The HPCDM Procedure(Experimental)

Specifying Scenario Data in the DATA= Data Set

A scenario represents a state of the world for which you want to estimate the distribution of aggregate losses. The state consists of one or more entities that generate the loss events. For example, an entity might be an individual who has an insurance policy or an organization that has a workers’ compensation policy. Each entity has some characteristics of its own and some external factors that affect the frequency with which it generates the losses and the severity of each loss. For example, characteristics of an individual with an automobile insurance policy can include various demographics of the individual and various features of the automobile. Characteristics of an organization with a workers’ compensation policy can be the number of employees, revenue, ratio of temporary to permanent employees, and so on. The organization can also be affected by external macroeconomic factors such as GDP and unemployment of the country where the organization operates and factors that affect its industry. You need to quantify and specify all these characteristics as external factors (regressors) when you fit severity and frequency models.

You should specify all the information about a scenario in the DATA= data set that you specify in the PROC HPCDM statement. Each observation in the DATA= data set encodes the characteristics of an entity. For proper simulation of severities, you must specify in the DATA= data set all the characteristics that you use as regressors in the severity scale regression models. When you use the COUNTSTORE= option to specify the frequency model, you must specify in the DATA= data set all the characteristics that you use as regressors in the frequency model in order to properly simulate the counts. All the regressors are expected to have nonmissing values. If any of the regressors have a missing value in an observation, then that observation is ignored.

The information in the DATA= data set is interpreted as follows, based on whether you specify the EXTERNALCOUNTS statement:

  • If you do not specify the EXTERNALCOUNTS statement, then all the observations in the data set form a scenario. The observations are used together to compute one random draw from the compound distribution. The total number of draws is equal to the value that you specify in the NREPLICATES= option. The simulation process is described in the section Simulation with Regressors and No External Counts and illustrated using an example in the section Illustration of Aggregate Loss Simulation Process.
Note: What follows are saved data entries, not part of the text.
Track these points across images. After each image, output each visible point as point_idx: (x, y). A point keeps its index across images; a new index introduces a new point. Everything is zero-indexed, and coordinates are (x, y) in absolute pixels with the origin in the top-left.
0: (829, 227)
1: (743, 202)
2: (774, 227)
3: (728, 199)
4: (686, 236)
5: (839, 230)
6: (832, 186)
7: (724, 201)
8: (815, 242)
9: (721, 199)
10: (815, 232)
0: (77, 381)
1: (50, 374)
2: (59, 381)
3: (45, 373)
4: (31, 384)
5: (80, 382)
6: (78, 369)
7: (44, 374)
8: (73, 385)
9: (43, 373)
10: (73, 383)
    In this case, the distributed data access mode for the DATA= data set must be either client-data (local-data) mode or through-the-client mode—that is, the DATA= data set should not be stored on a distributed appliance. For more information about data access modes, see the section Data Access Modes of Chapter 3: Shared Concepts and Topics.
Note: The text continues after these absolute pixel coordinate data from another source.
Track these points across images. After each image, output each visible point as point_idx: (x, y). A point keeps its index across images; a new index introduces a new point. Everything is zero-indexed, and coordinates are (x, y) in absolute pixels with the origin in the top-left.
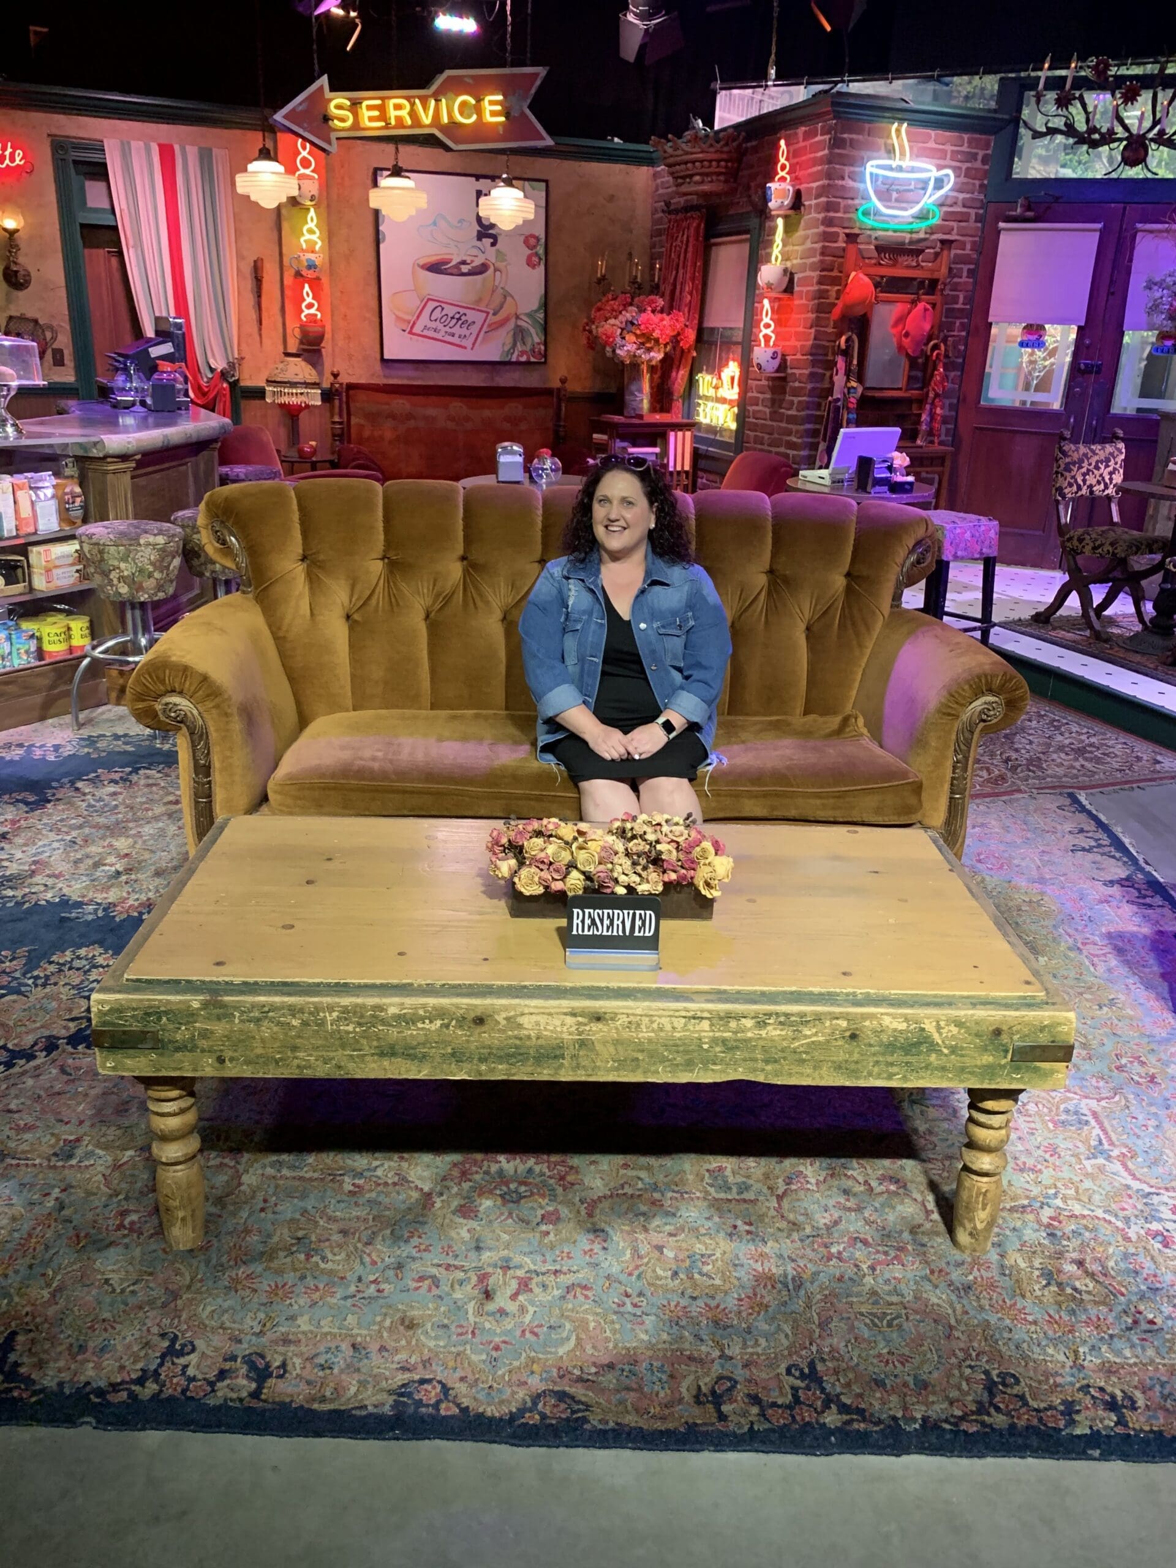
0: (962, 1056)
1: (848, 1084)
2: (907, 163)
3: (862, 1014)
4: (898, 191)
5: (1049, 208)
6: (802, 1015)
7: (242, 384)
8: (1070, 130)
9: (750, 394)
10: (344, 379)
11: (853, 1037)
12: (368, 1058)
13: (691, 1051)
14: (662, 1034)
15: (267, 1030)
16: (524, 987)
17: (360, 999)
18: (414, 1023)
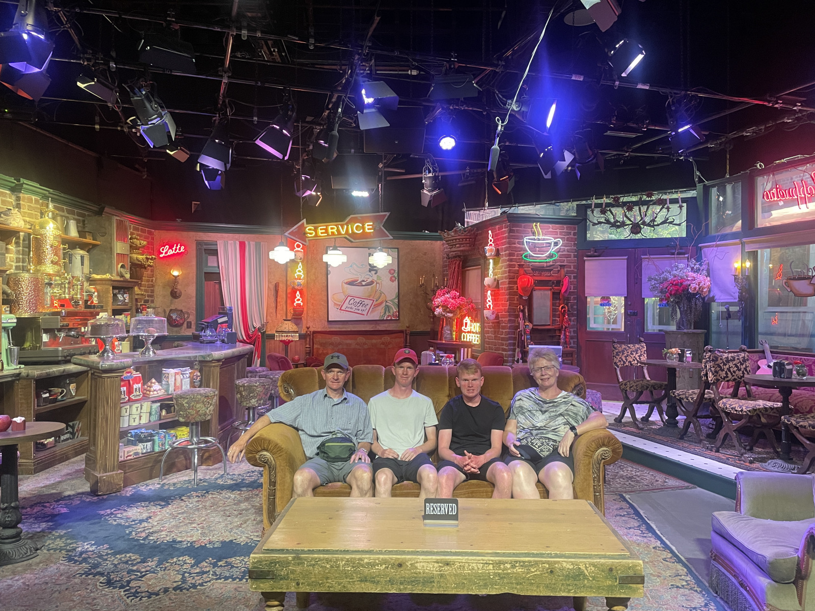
0: (598, 581)
1: (552, 595)
2: (541, 237)
3: (554, 561)
4: (539, 248)
5: (603, 252)
6: (529, 562)
7: (267, 333)
8: (608, 222)
9: (485, 329)
10: (312, 329)
11: (552, 572)
12: (356, 583)
13: (485, 579)
14: (474, 571)
15: (317, 570)
16: (418, 551)
17: (353, 556)
18: (374, 566)
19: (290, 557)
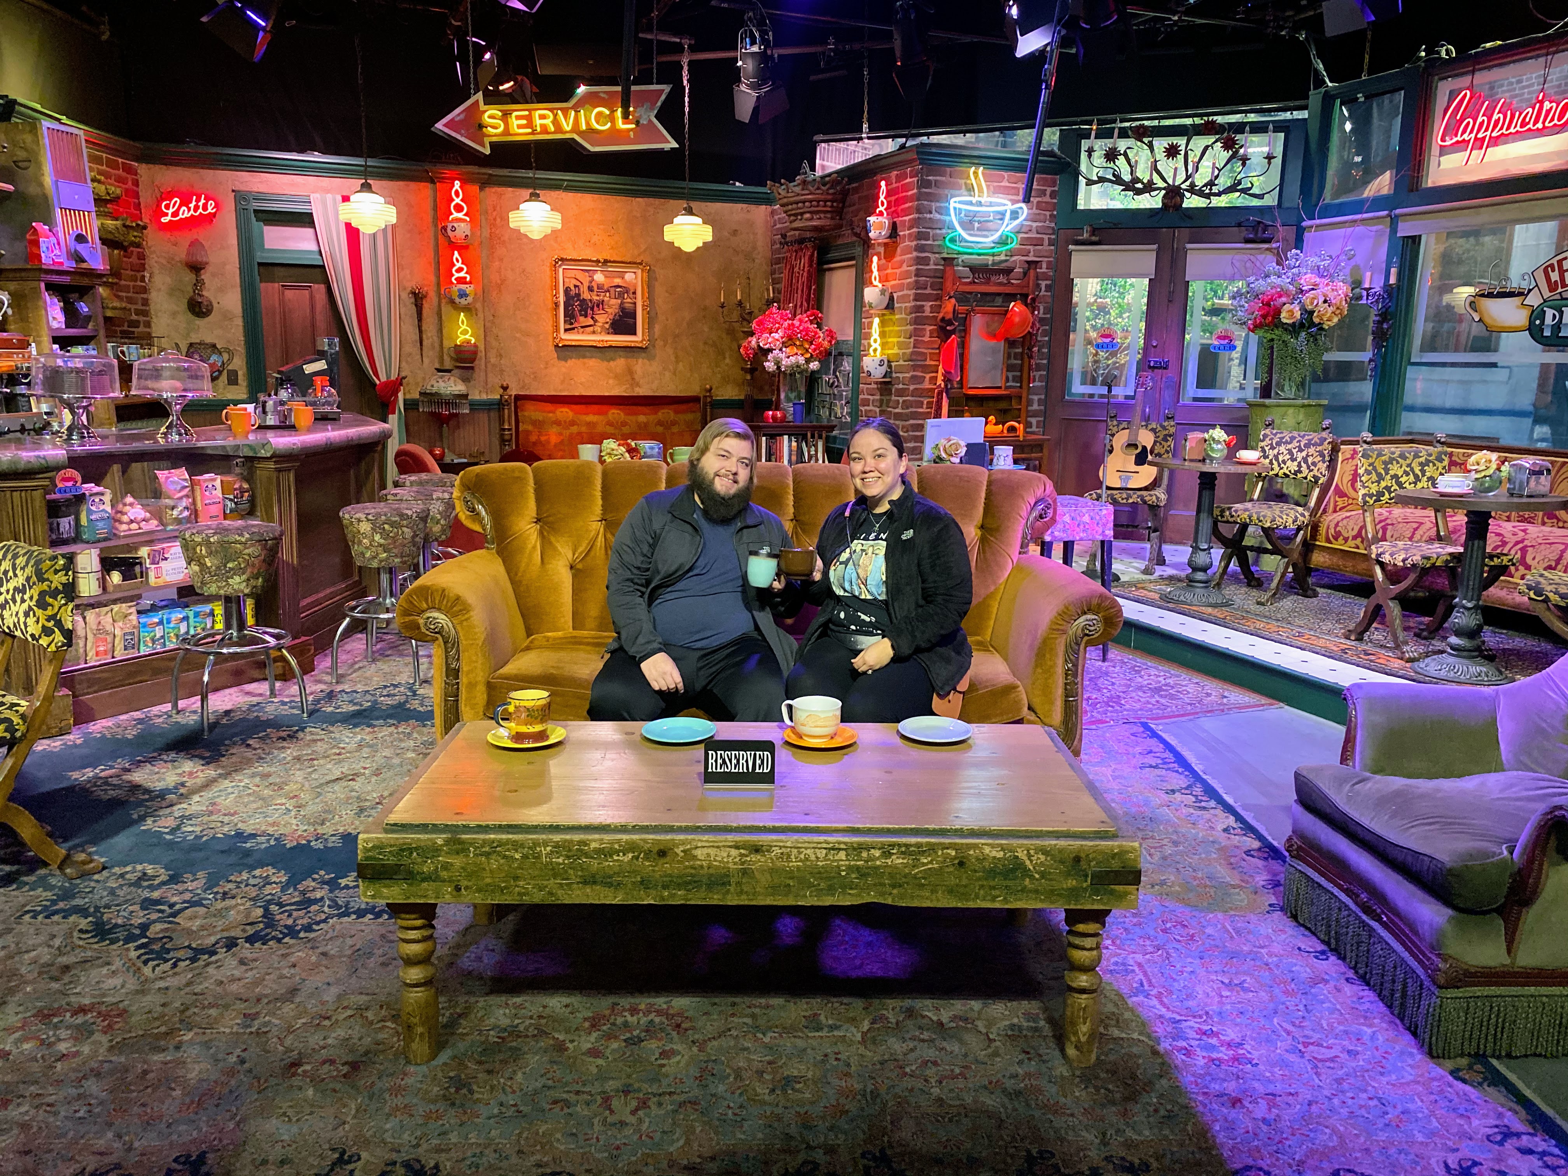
0: (1050, 880)
1: (960, 905)
2: (985, 199)
3: (967, 844)
4: (979, 222)
5: (1111, 233)
6: (919, 845)
8: (1118, 178)
9: (862, 397)
11: (961, 864)
12: (574, 887)
13: (832, 878)
14: (808, 863)
15: (495, 863)
16: (699, 827)
17: (568, 837)
18: (611, 856)
19: (440, 839)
  • If you specify the EXTERNALCOUNTS statement, then the DATA= data set is expected to contain multiple replications (draws) of the frequency counts that you simulate externally for a scenario. The DATA= data set must contain the COUNT= variable that you specify in the EXTERNALCOUNTS statement. The replications are identified by the observation number or the ID= variable that you specify in the EXTERNALCOUNTS statement. For each observation in a given replication, the COUNT= variable is expected to contain the count of losses that are generated by the entity associated with that observation. All the observations of a given replication are used together to compute one random draw from the compound distribution. The size of the compound distribution sample is equal to the number of distinct replications that you specify in the DATA= data set, multiplied by the value that you specify in the NREPLICATES= option. The simulation process is described in the section Simulation with External Counts and illustrated using an example in the section Illustration of the Simulation Process with External Counts.

    In this case, the distributed data access mode for the DATA= data set can be any of the supported data access modes. For more information about data access modes, see the section Data Access Modes of Chapter 3: Shared Concepts and Topics.

In both cases, an observation can also contain severity adjustment variables that you can use to adjust the severity of the losses generated by that entity, based on some policy rules. For more information about simulating the adjusted compound distribution sample, see the section Simulation of Adjusted Compound Distribution Sample.

If you specify severity and frequency models that have no regression effects in them and if you do not specify externally simulated counts in the EXTERNALCOUNTS statement, then you do not need to specify the DATA= data set. This case corresponds to a fixed scenario that is represented entirely by the distribution parameters of the models.